Records from a data source:

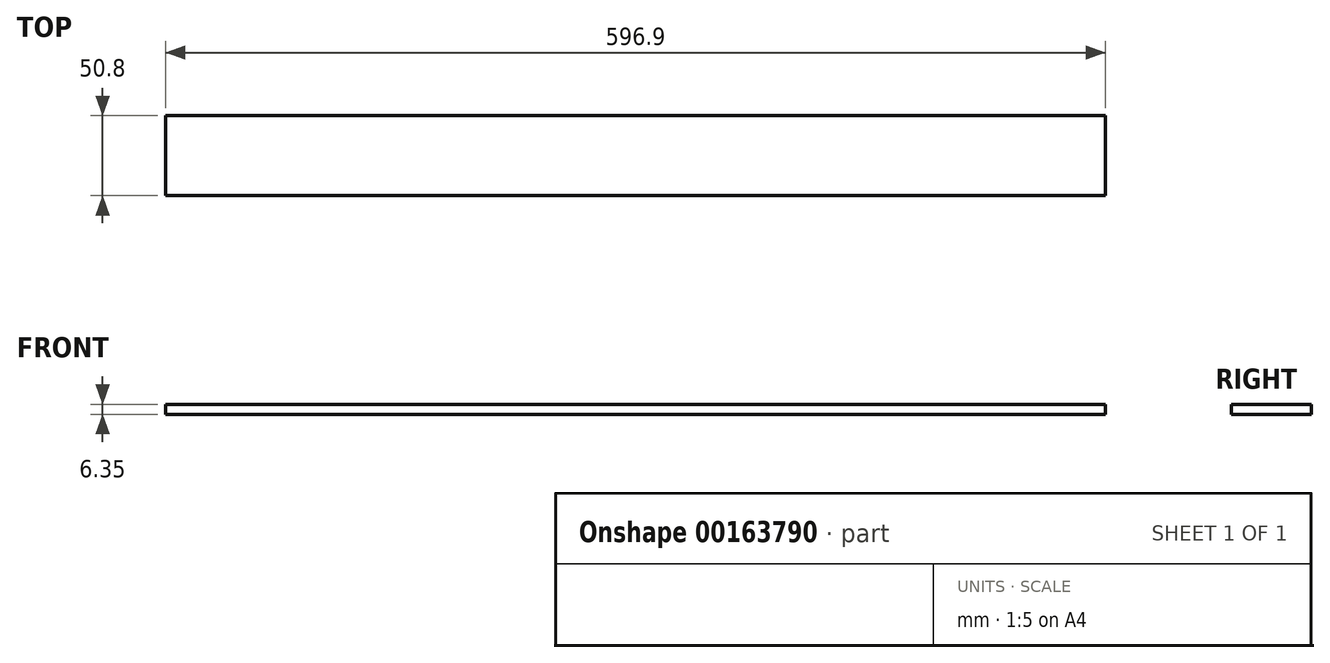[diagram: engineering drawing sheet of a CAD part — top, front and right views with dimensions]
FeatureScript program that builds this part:
annotation { "Feature Type Name" : "Feature", "Feature Type Description" : "" }
export const myFeature = defineFeature(function(context is Context, id is Id, definition is map)
    precondition{}
    {
        {
            var Q0;
            Q0=qCreatedBy(makeId("Top.planeOp"),FACE);
            var sketch = newSketch(context, id + "F0", { "sketchPlane" : qUnion([Q0])});
            skLineSegment(sketch, "E0.bottom", {"start": v(298.45, -25.4) * mm, "end": v(-298.45, -25.4) * mm});
            skLineSegment(sketch, "E0.top", {"start": v(298.45, 25.4) * mm, "end": v(-298.45, 25.4) * mm});
            skLineSegment(sketch, "E0.left", {"start": v(298.45, -25.4) * mm, "end": v(298.45, 25.4) * mm});
            skLineSegment(sketch, "E0.right", {"start": v(-298.45, -25.4) * mm, "end": v(-298.45, 25.4) * mm});
            skPoint(sketch, "E0.middle", {"position": v(0, 0) * mm});
            skSolve(sketch);
        }
        {
            var Q0;
            Q0 = qSketchRegion(id + "F0", true);
            extrude(context, id + "F1", {"entities" : qUnion([Q0]), "depth" : 6.35 * mm});
        }
    });
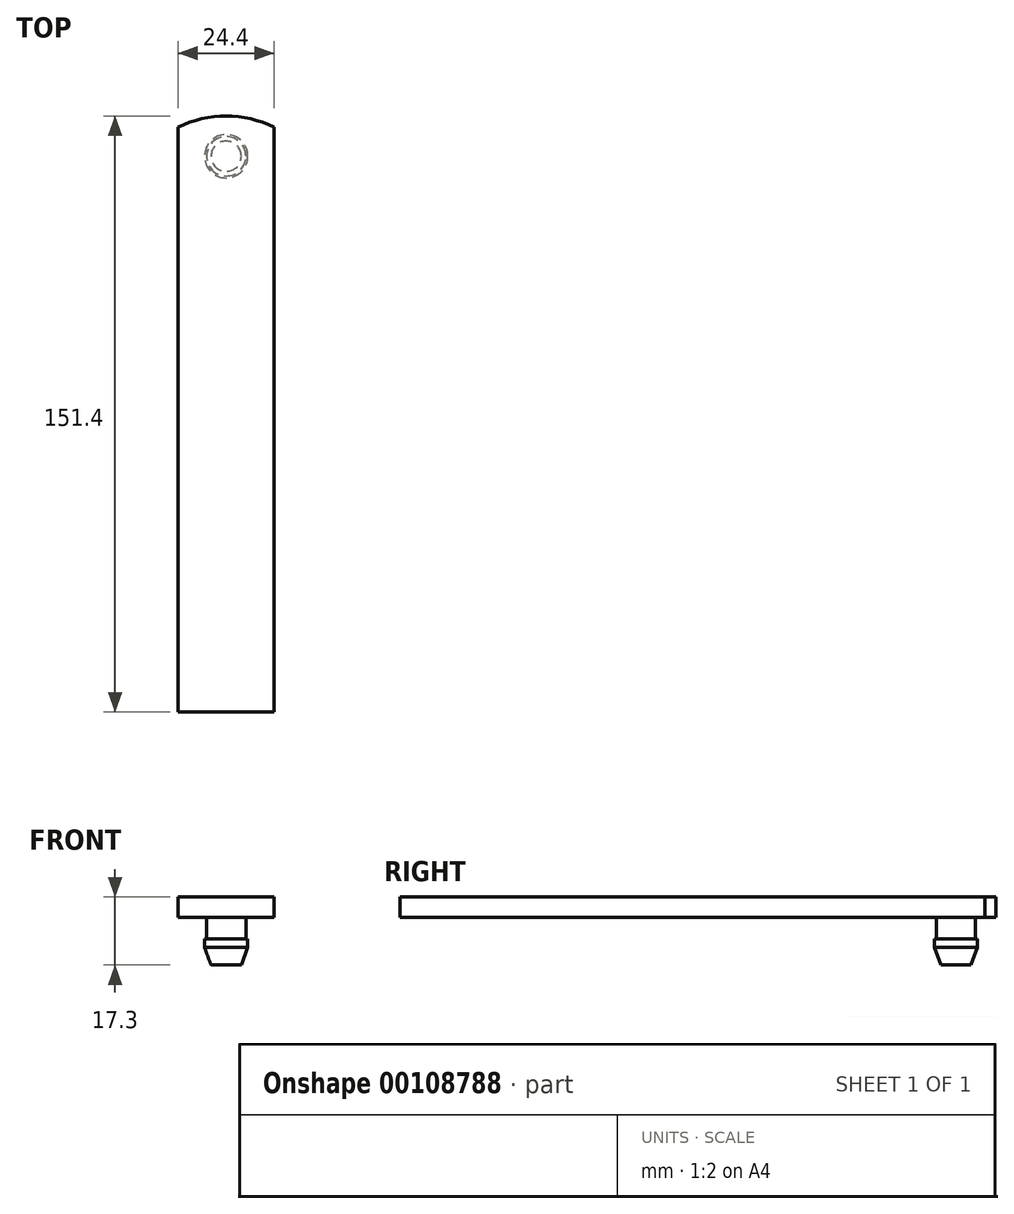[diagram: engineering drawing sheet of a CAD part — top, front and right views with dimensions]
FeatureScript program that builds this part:
annotation { "Feature Type Name" : "Feature", "Feature Type Description" : "" }
export const myFeature = defineFeature(function(context is Context, id is Id, definition is map)
    precondition{}
    {
        {
            var Q0;
            Q0=qCreatedBy(makeId("Top.planeOp"),FACE);
            var sketch = newSketch(context, id + "F0", { "sketchPlane" : qUnion([Q0])});
            skLineSegment(sketch, "E0", {"start": v(0, 0) * mm, "end": v(-12.2, 0) * mm});
            skLineSegment(sketch, "E1", {"start": v(-12.2, 0) * mm, "end": v(-12.2, 148.6) * mm});
            skLineSegment(sketch, "E2", {"start": v(0, 0) * mm, "end": v(12.2, 0) * mm});
            skLineSegment(sketch, "E3", {"start": v(12.2, 0) * mm, "end": v(12.2, 148.6) * mm});
            skLineSegment(sketch, "E4", {"start": v(-12.2, 148.6) * mm, "end": v(12.2, 148.6) * mm});
            skPoint(sketch, "E5.endSnap0", {"position": v(0, 148.6) * mm});
            skArc(sketch, "E6", {"start": v(12.2, 148.6) * mm, "mid": v(0, 151.4) * mm, "end": v(-12.2, 148.6) * mm});
            skLineSegment(sketch, "E7", {"start": v(0, 148.6) * mm, "end": v(0, 151.4) * mm});
            skSolve(sketch);
        }
        {
            var Q0;
            Q0=makeQuery(id+"F0.imprint","IMPRINT",FACE,{"disambiguationData":[TD([[makeQuery(id+"F0.imprint","IMPRINT",EDGE,{"derivedFrom":sQuery(id+"F0.wireOp",EDGE,"E0")}),-1.0]])]});
            var Q1;
            {var subQ3=sQuery(id+"F0.wireOp",EDGE,"E7");Q1=makeQuery(id+"F0.imprint","IMPRINT",FACE,{"disambiguationData":[TD([[makeQuery(id+"F0.imprint","IMPRINT",EDGE,{"derivedFrom":subQ3}),-1.0]])]});}
            var Q2;
            {var subQ3=sQuery(id+"F0.wireOp",EDGE,"E7");Q2=makeQuery(id+"F0.imprint","IMPRINT",FACE,{"disambiguationData":[TD([[makeQuery(id+"F0.imprint","IMPRINT",EDGE,{"derivedFrom":subQ3}),1.0]])]});}
            extrude(context, id + "F1", {"entities" : qUnion([Q0, Q1, Q2]), "oppositeDirection" : true, "depth" : 5.2 * mm});
        }
        {
            var Q0;
            Q0=makeQuery(id+"F1.opExtrude","CAP_FACE",FACE,{"disambiguationData":[OSD([sQuery(id+"F0.wireOp",EDGE,"E0"),sQuery(id+"F0.wireOp",EDGE,"E1"),sQuery(id+"F0.wireOp",EDGE,"E2"),sQuery(id+"F0.wireOp",EDGE,"E3"),sQuery(id+"F0.wireOp",EDGE,"E6")])],"isStart":false});
            var sketch = newSketch(context, id + "F2", { "sketchPlane" : qUnion([Q0])});
            skPoint(sketch, "E8.endSnap0", {"position": v(0, -151.4) * mm});
            skPoint(sketch, "E9", {"position": v(0, -141.2) * mm});
            skCircle(sketch, "E10", {"center": v(0, -141.2) * mm, "radius": 5 * mm});
            skPoint(sketch, "E11", {"position": v(0, 0) * mm});
            skLineSegment(sketch, "E12", {"start": v(12.2, -148.6) * mm, "end": v(-12.2, -148.6) * mm});
            skPoint(sketch, "E13", {"position": v(0, -136.2) * mm});
            skSolve(sketch);
        }
        {
            var Q0;
            Q0 = qSketchRegion(id + "F2", true);
            extrude(context, id + "F3", {"entities" : qUnion([Q0]), "operationType" : NewBodyOperationType.ADD, "depth" : 5.4 * mm});
        }
        {
            var Q0;
            Q0=makeQuery(id+"F3.opExtrude","CAP_FACE",FACE,{"disambiguationData":[OSD([sQuery(id+"F2.wireOp",EDGE,"E10")])],"isStart":false});
            cPlane(context, id + "F4", {"entities" : qUnion([Q0]), "cplaneType" : CPlaneType.OFFSET, "offset" : 0 * mm, "width" : 150 * mm, "height" : 150 * mm});
        }
        {
            var Q0;
            Q0=qCreatedBy(id+"F4.planeOp",FACE);
            var sketch = newSketch(context, id + "F5", { "sketchPlane" : qUnion([Q0])});
            skCircle(sketch, "E14", {"center": v(0, -141.2) * mm, "radius": 5.5 * mm});
            skSolve(sketch);
        }
        {
            var Q0;
            Q0 = qSketchRegion(id + "F5", true);
            extrude(context, id + "F6", {"entities" : qUnion([Q0]), "operationType" : NewBodyOperationType.ADD, "depth" : 2.2 * mm});
        }
        {
            var Q0;
            Q0=makeQuery(id+"F6.opExtrude","CAP_FACE",FACE,{"disambiguationData":[OSD([sQuery(id+"F5.wireOp",EDGE,"E14")])],"isStart":false});
            cPlane(context, id + "F7", {"entities" : qUnion([Q0]), "cplaneType" : CPlaneType.OFFSET, "offset" : 4.5 * mm, "width" : 150 * mm, "height" : 150 * mm});
        }
        {
            var Q0;
            Q0=qCreatedBy(id+"F7.planeOp",FACE);
            var sketch = newSketch(context, id + "F8", { "sketchPlane" : qUnion([Q0])});
            skCircle(sketch, "E15", {"center": v(0, -141.2) * mm, "radius": 3.85 * mm});
            skSolve(sketch);
        }
        {
            var Q0;
            Q0=makeQuery(id+"F6.opExtrude","CAP_FACE",FACE,{"disambiguationData":[OSD([sQuery(id+"F5.wireOp",EDGE,"E14")])],"isStart":false});
            cPlane(context, id + "F9", {"entities" : qUnion([Q0]), "cplaneType" : CPlaneType.OFFSET, "offset" : 0 * mm, "width" : 150 * mm, "height" : 150 * mm});
        }
        {
            var Q0;
            Q0=qCreatedBy(id+"F9.planeOp",FACE);
            var sketch = newSketch(context, id + "F10", { "sketchPlane" : qUnion([Q0])});
            skCircle(sketch, "E16.0", {"center": v(0, -141.2) * mm, "radius": 5.5 * mm});
            skSolve(sketch);
        }
        {
            var Q1;
            Q1=makeQuery(id+"F10.imprint","IMPRINT",FACE,{"disambiguationData":[TD([[makeQuery(id+"F10.imprint","IMPRINT",EDGE,{"derivedFrom":sQuery(id+"F10.wireOp",EDGE,"E16.0")}),1.0]])]});
            var Q2;
            Q2=makeQuery(id+"F8.imprint","IMPRINT",FACE,{"disambiguationData":[TD([[makeQuery(id+"F8.imprint","IMPRINT",EDGE,{"derivedFrom":sQuery(id+"F8.wireOp",EDGE,"E15")}),1.0]])]});
            loft(context, id + "F11", {"operationType" : NewBodyOperationType.ADD, "sheetProfilesArray" : [{ "sheetProfileEntities" : qUnion([Q1]) }, { "sheetProfileEntities" : qUnion([Q2]) }]});
        }
        {
            var Q0;
            Q0=makeQuery(id+"F1.opExtrude","SWEPT_FACE",FACE,{"disambiguationData":[OSD([sQuery(id+"F0.wireOp",EDGE,"E3")])]});
            cPlane(context, id + "F12", {"entities" : qUnion([Q0]), "cplaneType" : CPlaneType.OFFSET, "offset" : 0 * mm, "width" : 150 * mm, "height" : 150 * mm});
        }
    });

▶ [Objective] Pull out each line of the material above that contains the string "radius".

▶ [Response to this task]
            skCircle(sketch, "E10", {"center": v(0, -141.2) * mm, "radius": 5 * mm});
            skCircle(sketch, "E14", {"center": v(0, -141.2) * mm, "radius": 5.5 * mm});
            skCircle(sketch, "E15", {"center": v(0, -141.2) * mm, "radius": 3.85 * mm});
            skCircle(sketch, "E16.0", {"center": v(0, -141.2) * mm, "radius": 5.5 * mm});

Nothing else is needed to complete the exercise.